An Ode to Strawberries, our First Eat Drink Local Week Ingredient of the Day

When we think about the strawberry, our very first 2011 Eat Drink Local Ingredient of the Week, our thoughts turn not to the Hudson Valley – though fine specimens are grown to our north – but to the East. The rich soils of Long Island’s gently sloping fields—protected from spring chills by the waters of the Long Island sound and the Atlantic Ocean —are perfect for early crops like berries. As a result, June strawberry picking is a rite of spring up and down the tip of the landmass, where the crop has long been cultivated in quantity. (“The feature of the fruit display were the strawberries,” enthused the New York Times way back in 1895, in an article about the Mineola county farm fair.)

As backyard and community gardeners know all too well, the strawberry is a perennial and something of a colonizer, sending out leggy runners with new plants willy nilly if you let them, which you should. Of course, even if you grow your own (which might yield, on your first year, just two berries, such as the one shown below) a trip to Long Island to pick a few pints is worth the effort. You can get a complete list of spots right here, or you could just drive up and around Highway 25 this very weekend, say, and there’s no doubt you’d see plenty of handpainted “U-Pick” signs featuring what has to be one of America’s favorite fruits. Which are technically not berries (more like edible thickened stems) and more complexly tart than we usually give them credit for. We don’t mind a bit of lemony pucker in our frageria, and in fact prefer the “tart strawberry” ice cream made with New York State organic milk at Brooklyn’s Blue Marble over any other we’ve tried. (Luckily they’ve got carts all over the city these days, we’ve heard.)

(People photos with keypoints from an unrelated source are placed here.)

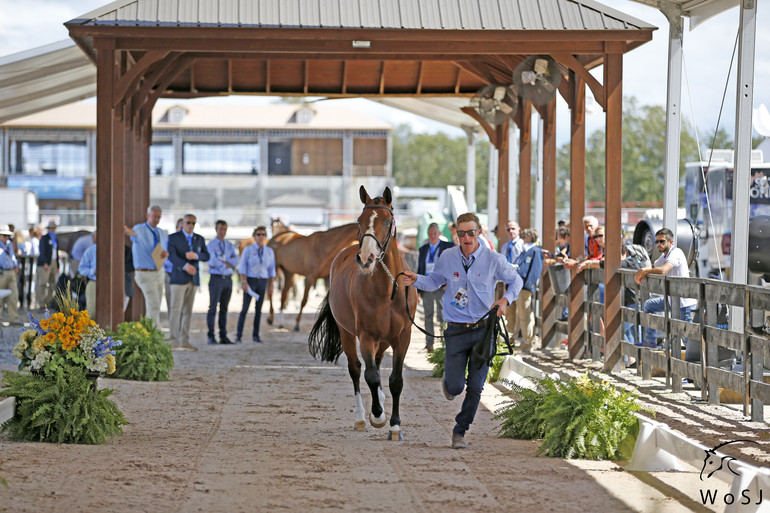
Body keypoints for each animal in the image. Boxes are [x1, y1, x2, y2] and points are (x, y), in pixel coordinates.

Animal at [308, 186, 414, 438]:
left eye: (387, 221)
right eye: (359, 220)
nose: (366, 258)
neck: (388, 291)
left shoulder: (402, 337)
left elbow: (396, 380)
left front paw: (395, 425)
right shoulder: (366, 336)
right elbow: (371, 375)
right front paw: (378, 416)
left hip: (383, 340)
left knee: (377, 362)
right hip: (347, 334)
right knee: (356, 369)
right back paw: (360, 417)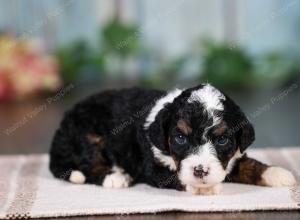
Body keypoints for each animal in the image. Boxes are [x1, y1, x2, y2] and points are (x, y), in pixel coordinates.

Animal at [49, 84, 296, 194]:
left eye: (222, 140)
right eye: (179, 138)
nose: (200, 171)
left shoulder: (231, 158)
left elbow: (248, 164)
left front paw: (278, 173)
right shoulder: (152, 167)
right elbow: (176, 176)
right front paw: (203, 187)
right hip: (86, 133)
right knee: (89, 163)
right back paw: (115, 177)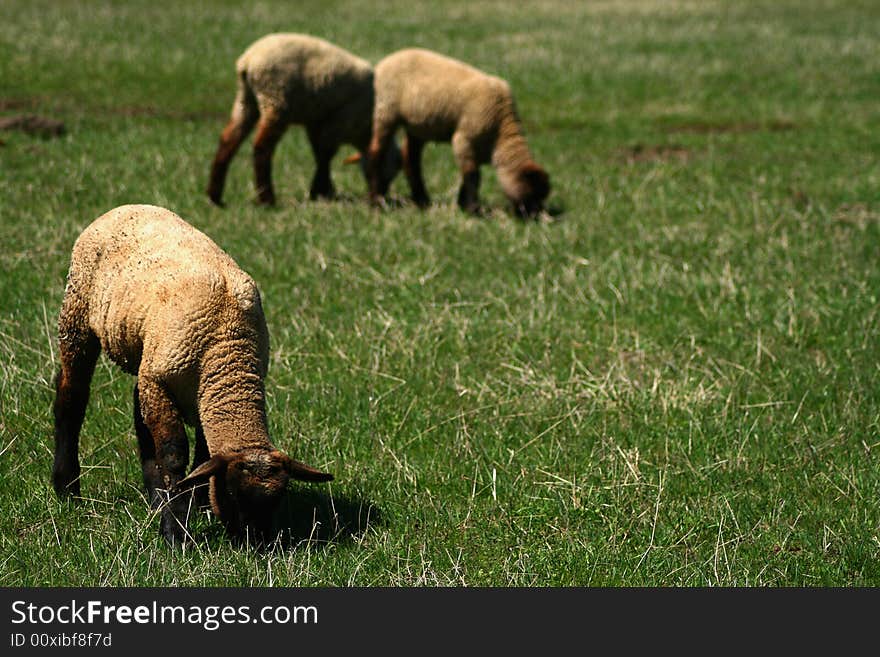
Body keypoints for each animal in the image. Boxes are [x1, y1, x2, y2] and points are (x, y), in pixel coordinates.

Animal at [52, 202, 334, 544]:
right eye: (233, 493)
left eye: (278, 499)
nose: (258, 544)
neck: (227, 348)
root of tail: (125, 207)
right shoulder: (163, 382)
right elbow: (174, 454)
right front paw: (175, 530)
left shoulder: (201, 395)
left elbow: (202, 457)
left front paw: (196, 505)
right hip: (77, 315)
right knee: (72, 397)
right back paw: (67, 488)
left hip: (146, 358)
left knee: (139, 415)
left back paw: (154, 497)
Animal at [206, 32, 402, 205]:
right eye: (390, 168)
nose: (383, 192)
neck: (365, 132)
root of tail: (248, 61)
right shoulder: (340, 121)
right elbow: (326, 155)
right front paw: (320, 190)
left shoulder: (316, 123)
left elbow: (319, 153)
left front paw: (325, 191)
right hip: (276, 99)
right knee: (262, 147)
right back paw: (267, 199)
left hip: (246, 101)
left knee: (228, 140)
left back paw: (215, 197)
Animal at [364, 49, 552, 218]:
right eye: (532, 194)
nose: (535, 216)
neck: (500, 131)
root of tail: (384, 62)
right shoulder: (464, 139)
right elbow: (472, 176)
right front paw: (473, 210)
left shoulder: (474, 150)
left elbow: (468, 176)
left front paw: (464, 204)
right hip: (385, 111)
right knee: (376, 152)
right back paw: (375, 200)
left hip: (416, 125)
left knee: (411, 159)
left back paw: (422, 200)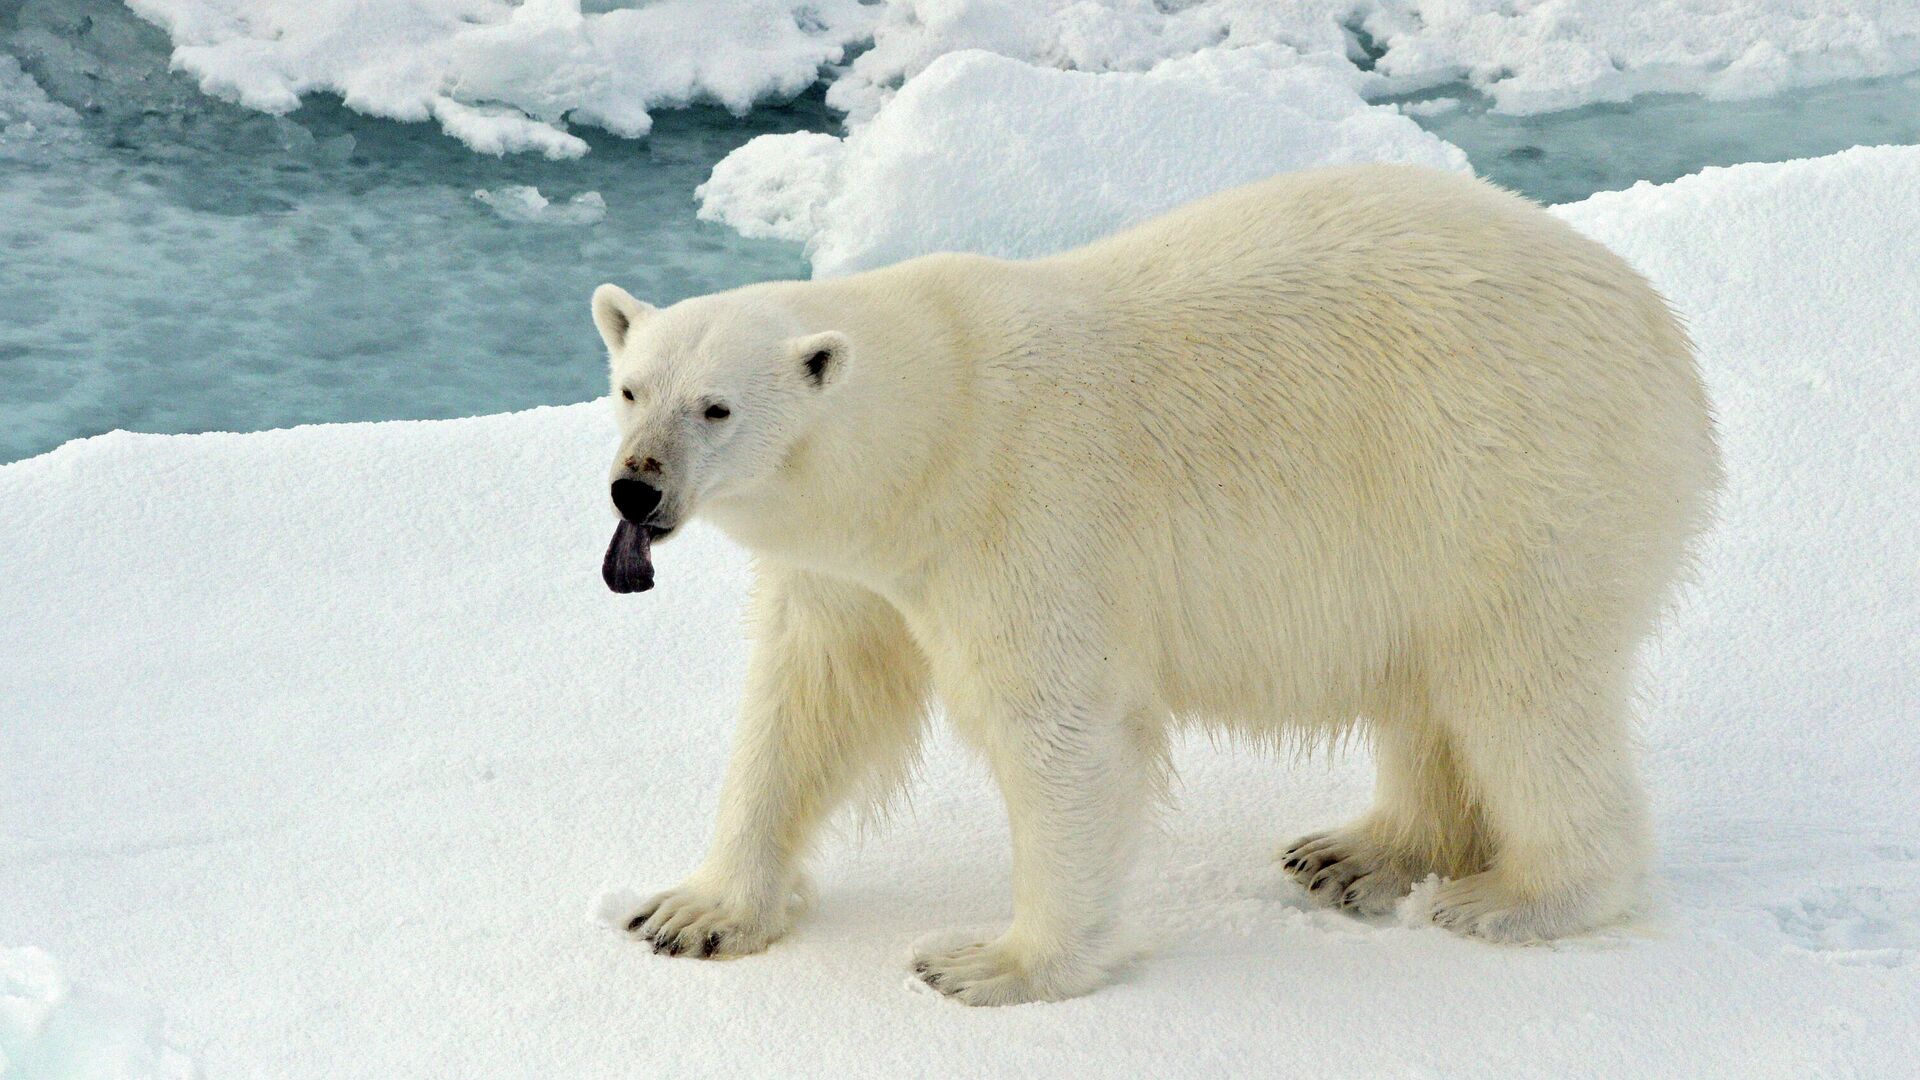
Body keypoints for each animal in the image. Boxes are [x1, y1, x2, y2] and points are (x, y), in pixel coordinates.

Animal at [587, 166, 1728, 999]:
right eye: (631, 388)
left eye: (717, 408)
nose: (636, 488)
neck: (939, 428)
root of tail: (1663, 335)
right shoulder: (853, 572)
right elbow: (810, 705)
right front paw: (691, 913)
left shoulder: (1026, 518)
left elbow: (1061, 732)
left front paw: (992, 963)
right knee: (1432, 688)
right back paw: (1358, 852)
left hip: (1513, 487)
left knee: (1519, 692)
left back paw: (1517, 897)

The second berry grown by yours truly, from plants purchased from Evolutionary Organics’ stand. Hopefully next year more where this sweet-tart little guy came from. (This photo, by the way, is from the author’s iPhone.)

In New York, spring strawberry varieties include Earliglow and Itasca (those arrive early) and followed by Mesabi, Scott and Allstar.  There’s also plenty of others — Bounty, Darselect, Evangeline, Evita, Covernor Simcoe, Micmac, Seascape, Veestar and Vesper to name but a few. Though most of us just ask for strawberries, the exception being the pointy-leaved Tristar, which is mainly grown upstate and was engineered to produce fruits throughout the summer and fall.

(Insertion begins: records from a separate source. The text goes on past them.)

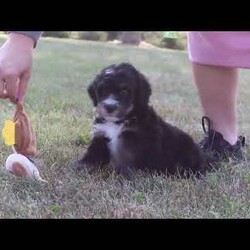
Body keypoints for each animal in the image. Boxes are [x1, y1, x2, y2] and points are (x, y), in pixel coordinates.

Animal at [74, 63, 209, 179]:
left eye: (124, 91)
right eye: (102, 90)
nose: (109, 107)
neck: (118, 122)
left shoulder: (137, 139)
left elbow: (130, 159)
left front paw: (128, 175)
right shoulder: (101, 136)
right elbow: (93, 155)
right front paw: (81, 167)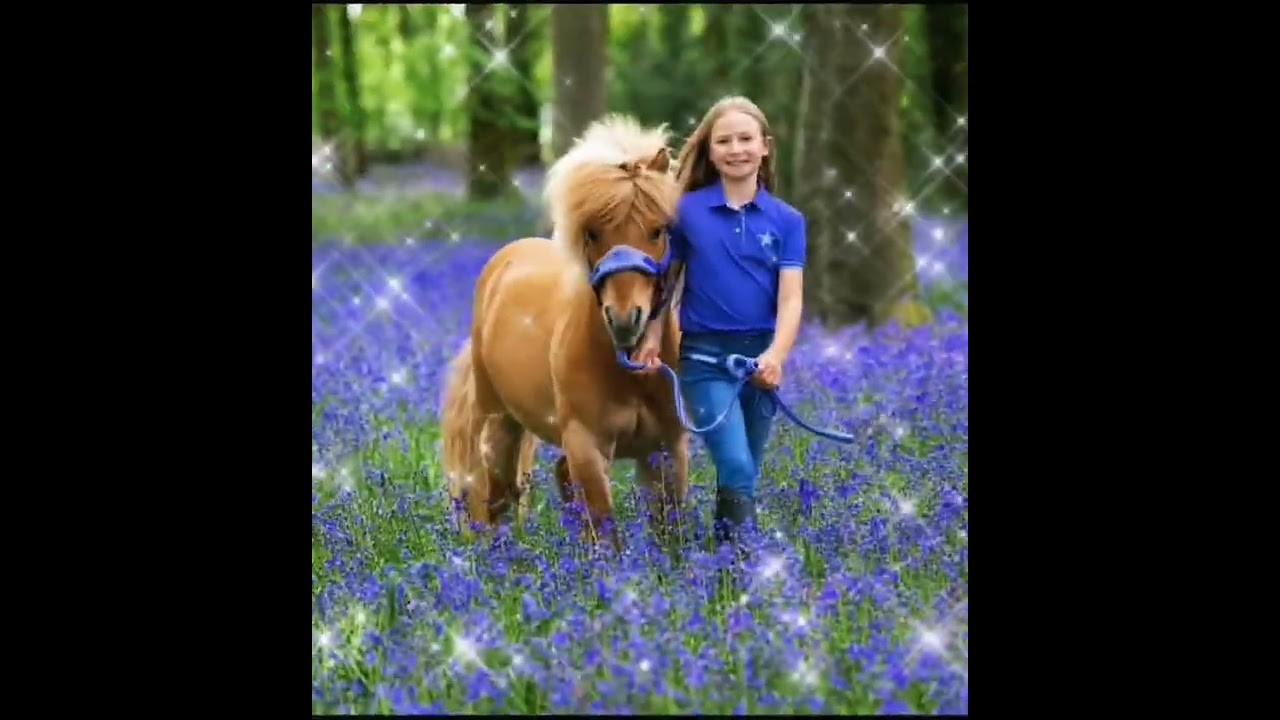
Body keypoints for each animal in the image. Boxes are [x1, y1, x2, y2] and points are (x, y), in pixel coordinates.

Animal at [439, 114, 689, 550]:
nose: (625, 320)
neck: (628, 372)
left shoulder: (668, 447)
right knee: (496, 498)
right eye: (592, 232)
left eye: (658, 230)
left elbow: (670, 534)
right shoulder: (586, 447)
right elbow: (608, 535)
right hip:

(Most berries, like the varieties above, have internal clocks that tell them to stop producing fruits when they feel summer’s long days of sunny rays. Tristars don’t pay attention. You can usually find famously sweet Tristar’s well into the year at Berried Treasures farmstand, which Delaware County farmer Franca Tantillo runs at Union Square Greenmarket on Wednesdays and Fridays and at the 77th Street and Columbus Avenue Greenmarket on Sundays. For Long Island berries at market, try searching for the words Suffolk County on the Greenmarket’s farmer page.)

While one day we might be well-versed enough in strawberry variety to request for them by name, these days we take whatever local pints we can find (be they Jersey, Pennsylvania, or New York State grown) and slice them fresh into cereal with whole yogurt, or let them macerate with sugar for a bit to sit betwween Upper West Side baker Dorie Greenspan’s biscuits topped with a bit of whipped Ronnybrook cream and a little finely chopped Thai basil from the windowbox. Maybe on really hot days we’ll top that mixture with ice and water, and serve it a few hours later as an early summer agua fresca. (Thai basil not a bad idea there, either.) Or maybe we’ll cook them down with sugar and spritz lemon juice to top vanilla ice cream or swirl into seltzer, or maybe into a rocks glass filled with muddled mint, ice and gin. Occasionally there’ s a strawberry tart, when we feel like turning on the oven.  (Rest assured it’s always rustic like this one; you sure don’t need to waste any time overlapping fresh berries in neat, pastry-case ready rows.)

But mainly we just eat them out of hand as we’re walking home from the Greenmarket. And just a few days ago our colleagues over at Edible East End, themselves pretty well-versed in strawberry picking, obviously, collected a pretty cool savory strawberry recipe from former Top Chef star Sam Talbot, who spends part of his time on Long island cheffing at the Surf Club in Montauk.

“The first sun-ripened strawberries of the season are like a hug from an old, dear friend,” wrote Edible East End editor Brian Halweil at the start of his story, which includes a video of Talbot talking us through the recipe, where he halves and cores big berries and fills them with bacon, rosemary, salt and olive oil.

“It’s literally one of the best things ever,” he told Halweil. “It’s a great hors d’oeuvre. It goes awesome with champagne, miraculously enough. There’s the champagne and the strawberry and the fatty bacon sort of cuts the champagne. It’s cool. It’s totally something I would do with fresh strawberries.”

We probably would too, though to be honest we rarely have any left over by the time we get home.